Decoy personas extend honeytoken thinking to user accounts and public profiles. The technique gives defenders a tripwire on the identity surface that other detection layers don't cover.
A decoy persona is a fake identity established to catch attackers as they probe your workforce. Plant it wherever threat actors look for employees to pursue in scams and other attacks. The unexpected interaction lets you detect the incident, so you can curtail it before it escalates.
No one legitimate should touch a decoy persona.
An effective decoy is a privileged-looking user account in your directory that fires when someone tries to use it. You can set up your SIEM tool to alert you when someone accesses the account. Customers of Microsoft Defender for Identity can also achieve this through the product’s honeytoken tagging feature.
On the public web, you can apply the same pattern to a LinkedIn profile representing a fictional employee (consider LinkedIn’s terms of use). Connection requests, recruiter outreach, and InMail attempts all become signals because the person doesn’t exist. A fake executive email address in a public org chart offers similar value after you filter out the spam.
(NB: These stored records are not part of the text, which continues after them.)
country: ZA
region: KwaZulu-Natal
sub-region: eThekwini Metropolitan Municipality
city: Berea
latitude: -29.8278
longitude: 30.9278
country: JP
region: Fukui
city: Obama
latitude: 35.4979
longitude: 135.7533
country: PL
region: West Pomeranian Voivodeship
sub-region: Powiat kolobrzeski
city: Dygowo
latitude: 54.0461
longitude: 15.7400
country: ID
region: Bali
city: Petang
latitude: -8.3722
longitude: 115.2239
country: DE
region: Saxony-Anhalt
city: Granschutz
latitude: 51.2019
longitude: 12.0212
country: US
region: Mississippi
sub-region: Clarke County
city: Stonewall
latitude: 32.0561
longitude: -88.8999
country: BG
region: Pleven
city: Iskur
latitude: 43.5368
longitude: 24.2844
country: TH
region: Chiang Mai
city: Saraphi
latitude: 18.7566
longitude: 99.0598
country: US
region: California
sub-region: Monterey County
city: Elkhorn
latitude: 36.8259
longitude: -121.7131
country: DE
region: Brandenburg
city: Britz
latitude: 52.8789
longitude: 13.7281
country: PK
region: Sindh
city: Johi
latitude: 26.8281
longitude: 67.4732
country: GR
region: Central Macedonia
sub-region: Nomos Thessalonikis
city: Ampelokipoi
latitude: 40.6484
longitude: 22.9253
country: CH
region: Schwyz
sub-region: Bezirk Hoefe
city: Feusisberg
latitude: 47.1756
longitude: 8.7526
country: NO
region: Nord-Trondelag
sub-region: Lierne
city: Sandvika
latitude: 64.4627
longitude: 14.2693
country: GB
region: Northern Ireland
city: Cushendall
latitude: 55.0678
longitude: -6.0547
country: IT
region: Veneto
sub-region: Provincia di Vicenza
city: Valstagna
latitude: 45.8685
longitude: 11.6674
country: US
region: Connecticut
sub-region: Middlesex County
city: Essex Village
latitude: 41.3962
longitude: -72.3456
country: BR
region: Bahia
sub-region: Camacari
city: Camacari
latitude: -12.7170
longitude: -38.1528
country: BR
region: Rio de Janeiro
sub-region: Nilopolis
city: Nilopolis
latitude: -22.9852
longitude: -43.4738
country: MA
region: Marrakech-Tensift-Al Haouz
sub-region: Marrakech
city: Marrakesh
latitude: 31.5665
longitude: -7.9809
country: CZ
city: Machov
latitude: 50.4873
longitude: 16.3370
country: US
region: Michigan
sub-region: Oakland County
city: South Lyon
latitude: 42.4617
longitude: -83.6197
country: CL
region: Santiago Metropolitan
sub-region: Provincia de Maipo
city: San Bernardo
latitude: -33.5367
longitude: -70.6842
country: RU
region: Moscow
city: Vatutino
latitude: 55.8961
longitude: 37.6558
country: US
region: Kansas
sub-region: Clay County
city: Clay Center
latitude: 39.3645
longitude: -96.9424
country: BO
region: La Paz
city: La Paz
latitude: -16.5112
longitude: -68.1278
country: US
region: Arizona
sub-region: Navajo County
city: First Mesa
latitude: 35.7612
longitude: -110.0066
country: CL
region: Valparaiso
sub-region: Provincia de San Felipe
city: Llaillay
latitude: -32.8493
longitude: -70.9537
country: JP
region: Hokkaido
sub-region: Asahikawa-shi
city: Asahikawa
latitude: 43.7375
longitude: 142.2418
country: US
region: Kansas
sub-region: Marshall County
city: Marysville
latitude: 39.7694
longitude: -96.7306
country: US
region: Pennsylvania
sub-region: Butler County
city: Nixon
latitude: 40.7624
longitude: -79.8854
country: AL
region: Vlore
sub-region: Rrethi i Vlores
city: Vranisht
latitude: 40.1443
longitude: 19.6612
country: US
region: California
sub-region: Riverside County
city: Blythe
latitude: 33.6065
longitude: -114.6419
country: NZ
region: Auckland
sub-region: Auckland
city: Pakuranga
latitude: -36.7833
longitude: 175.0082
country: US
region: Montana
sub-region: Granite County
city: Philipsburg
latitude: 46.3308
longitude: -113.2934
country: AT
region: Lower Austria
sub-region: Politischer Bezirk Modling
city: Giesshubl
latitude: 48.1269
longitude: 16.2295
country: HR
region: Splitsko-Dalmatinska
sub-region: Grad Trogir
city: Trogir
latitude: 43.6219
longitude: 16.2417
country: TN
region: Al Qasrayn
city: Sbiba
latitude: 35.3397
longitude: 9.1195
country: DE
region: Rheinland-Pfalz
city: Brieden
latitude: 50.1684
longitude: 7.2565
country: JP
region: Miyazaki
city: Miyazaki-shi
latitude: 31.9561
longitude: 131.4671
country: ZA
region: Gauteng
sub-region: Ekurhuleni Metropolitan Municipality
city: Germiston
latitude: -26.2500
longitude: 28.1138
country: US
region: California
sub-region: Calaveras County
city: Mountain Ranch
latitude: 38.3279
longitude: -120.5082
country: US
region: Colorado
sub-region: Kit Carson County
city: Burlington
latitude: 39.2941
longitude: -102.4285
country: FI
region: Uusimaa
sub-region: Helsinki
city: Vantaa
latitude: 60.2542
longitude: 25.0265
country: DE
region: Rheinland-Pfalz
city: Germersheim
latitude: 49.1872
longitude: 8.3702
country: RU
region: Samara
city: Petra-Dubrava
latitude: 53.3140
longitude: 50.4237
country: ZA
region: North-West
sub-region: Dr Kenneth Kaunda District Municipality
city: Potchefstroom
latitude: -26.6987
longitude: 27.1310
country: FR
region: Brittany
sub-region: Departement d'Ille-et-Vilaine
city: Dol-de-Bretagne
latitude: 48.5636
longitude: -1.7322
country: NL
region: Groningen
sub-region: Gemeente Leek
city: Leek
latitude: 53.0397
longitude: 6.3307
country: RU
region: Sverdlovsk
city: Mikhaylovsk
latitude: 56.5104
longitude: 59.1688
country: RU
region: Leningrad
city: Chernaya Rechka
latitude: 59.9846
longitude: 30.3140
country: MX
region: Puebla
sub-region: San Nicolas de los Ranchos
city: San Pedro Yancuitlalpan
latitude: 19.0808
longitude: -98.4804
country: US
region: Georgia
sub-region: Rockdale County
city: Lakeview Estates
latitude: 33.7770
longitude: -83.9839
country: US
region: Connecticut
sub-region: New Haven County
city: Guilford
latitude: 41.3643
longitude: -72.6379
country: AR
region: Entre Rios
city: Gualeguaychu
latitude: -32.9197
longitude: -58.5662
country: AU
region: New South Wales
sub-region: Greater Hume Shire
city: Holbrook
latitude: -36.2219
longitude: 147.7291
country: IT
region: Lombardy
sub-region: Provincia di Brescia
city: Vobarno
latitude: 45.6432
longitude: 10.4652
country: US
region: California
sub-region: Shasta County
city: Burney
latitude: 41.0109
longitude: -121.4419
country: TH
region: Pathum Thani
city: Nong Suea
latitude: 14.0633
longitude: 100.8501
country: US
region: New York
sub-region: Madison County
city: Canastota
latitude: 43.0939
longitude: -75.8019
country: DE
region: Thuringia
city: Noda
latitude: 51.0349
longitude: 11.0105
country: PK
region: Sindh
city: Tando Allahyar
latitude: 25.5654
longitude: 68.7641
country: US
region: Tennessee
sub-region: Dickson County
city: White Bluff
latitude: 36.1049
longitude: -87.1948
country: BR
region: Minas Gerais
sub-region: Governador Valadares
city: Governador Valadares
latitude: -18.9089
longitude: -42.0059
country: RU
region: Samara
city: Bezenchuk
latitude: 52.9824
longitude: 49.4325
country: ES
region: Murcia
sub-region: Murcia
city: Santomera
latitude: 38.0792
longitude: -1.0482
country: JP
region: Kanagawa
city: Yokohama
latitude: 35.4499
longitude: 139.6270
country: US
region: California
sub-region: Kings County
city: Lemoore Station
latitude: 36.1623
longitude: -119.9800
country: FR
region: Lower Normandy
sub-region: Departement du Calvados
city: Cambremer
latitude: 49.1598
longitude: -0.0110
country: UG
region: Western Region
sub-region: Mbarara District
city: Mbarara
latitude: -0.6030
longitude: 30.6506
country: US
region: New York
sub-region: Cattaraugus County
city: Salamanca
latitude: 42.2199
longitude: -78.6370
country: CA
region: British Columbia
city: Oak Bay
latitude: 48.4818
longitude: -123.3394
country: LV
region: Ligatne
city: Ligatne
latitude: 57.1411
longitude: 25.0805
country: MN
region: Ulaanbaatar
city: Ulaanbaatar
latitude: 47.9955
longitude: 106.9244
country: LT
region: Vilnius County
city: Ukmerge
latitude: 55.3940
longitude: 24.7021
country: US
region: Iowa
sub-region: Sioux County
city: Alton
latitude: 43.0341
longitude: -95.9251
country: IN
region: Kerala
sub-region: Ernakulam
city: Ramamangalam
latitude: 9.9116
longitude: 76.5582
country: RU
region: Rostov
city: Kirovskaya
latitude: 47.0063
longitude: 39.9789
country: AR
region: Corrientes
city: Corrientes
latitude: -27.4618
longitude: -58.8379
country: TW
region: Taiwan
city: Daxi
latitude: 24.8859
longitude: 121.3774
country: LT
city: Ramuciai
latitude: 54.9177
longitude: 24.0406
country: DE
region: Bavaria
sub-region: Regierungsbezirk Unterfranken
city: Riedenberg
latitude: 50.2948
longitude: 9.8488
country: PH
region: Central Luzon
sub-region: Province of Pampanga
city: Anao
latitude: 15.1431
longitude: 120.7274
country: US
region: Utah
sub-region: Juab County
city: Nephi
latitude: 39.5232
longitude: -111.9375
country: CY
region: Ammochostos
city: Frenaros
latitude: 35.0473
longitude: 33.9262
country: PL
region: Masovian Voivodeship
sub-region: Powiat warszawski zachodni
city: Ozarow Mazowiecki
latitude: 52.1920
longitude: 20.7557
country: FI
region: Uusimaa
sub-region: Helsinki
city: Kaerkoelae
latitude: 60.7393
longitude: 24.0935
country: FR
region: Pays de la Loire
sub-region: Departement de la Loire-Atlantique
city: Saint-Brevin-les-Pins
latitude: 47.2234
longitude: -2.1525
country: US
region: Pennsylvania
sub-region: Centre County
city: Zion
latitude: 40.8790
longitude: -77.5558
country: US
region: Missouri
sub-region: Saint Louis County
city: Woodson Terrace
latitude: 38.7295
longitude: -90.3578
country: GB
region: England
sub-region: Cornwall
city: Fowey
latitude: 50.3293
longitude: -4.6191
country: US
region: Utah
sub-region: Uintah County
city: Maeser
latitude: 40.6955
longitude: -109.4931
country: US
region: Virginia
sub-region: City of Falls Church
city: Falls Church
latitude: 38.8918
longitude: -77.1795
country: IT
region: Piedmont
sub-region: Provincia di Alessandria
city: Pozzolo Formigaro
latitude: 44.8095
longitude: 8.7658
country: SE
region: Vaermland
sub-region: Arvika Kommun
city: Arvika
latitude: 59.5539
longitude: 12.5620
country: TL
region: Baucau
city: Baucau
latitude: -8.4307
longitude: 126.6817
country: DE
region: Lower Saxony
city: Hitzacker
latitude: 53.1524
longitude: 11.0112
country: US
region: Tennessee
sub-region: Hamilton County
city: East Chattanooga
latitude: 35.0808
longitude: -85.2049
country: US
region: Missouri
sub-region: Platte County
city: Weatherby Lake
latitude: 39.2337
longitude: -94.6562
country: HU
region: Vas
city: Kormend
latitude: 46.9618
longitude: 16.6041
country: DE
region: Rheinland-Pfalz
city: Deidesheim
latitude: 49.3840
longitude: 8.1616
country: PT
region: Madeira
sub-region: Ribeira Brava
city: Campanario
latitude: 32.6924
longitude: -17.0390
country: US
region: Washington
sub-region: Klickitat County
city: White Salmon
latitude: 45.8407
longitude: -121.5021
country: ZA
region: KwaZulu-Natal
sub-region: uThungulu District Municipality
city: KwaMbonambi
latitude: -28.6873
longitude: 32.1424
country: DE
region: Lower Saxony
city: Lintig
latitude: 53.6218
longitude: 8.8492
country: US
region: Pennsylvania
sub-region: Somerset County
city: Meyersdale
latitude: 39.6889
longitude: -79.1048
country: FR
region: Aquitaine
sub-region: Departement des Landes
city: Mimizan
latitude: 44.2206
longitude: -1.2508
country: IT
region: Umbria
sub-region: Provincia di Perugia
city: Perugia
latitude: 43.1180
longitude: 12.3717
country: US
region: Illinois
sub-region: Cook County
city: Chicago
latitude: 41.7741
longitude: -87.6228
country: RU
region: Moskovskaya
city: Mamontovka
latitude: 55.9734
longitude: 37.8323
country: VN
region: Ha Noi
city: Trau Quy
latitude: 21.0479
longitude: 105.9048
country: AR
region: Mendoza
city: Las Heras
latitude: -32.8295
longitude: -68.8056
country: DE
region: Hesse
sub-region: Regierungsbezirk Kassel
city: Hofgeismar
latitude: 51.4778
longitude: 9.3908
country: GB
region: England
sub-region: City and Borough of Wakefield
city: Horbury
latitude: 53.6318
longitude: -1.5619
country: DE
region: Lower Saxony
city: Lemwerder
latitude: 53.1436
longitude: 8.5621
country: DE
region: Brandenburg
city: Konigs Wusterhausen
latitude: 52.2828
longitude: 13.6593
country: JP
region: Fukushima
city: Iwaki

So does a decoy press contact an attacker reaches for during a social-engineering pretext.
Decoy personas rely on asymmetry. Since you know which identities are decoys and the attacker doesn’t, any contact with one is a useful alert.
A convincing decoy needs a backstory and isolation from production.
Attackers can fingerprint thin LinkedIn profiles and dismiss them as bait. A convincing decoy incorporates prior employers, posting activities, and a social network that fits the role. The same principle applies to internal directory accounts: names like test_admin or decoy01 give the bait away. Researchers cataloging Canarytoken fingerprints make a similar point about file-based bait.
Isolate identity paths between the decoy and the production environment. A decoy account should never share SSO, MFA, or directory backends with production accounts. Use disposable credentials and a separate identity store. If session cookies, VPN configs, or outbound rules overlap with production services, the decoy can enable lateral movement.
Plant a decoy persona this week.
Decoy personas are an identity tripwire in your deception architecture, alongside honeytokens and decoy MCP servers. They alert you early in the attack chain, giving you a chance to intervene before it escalates.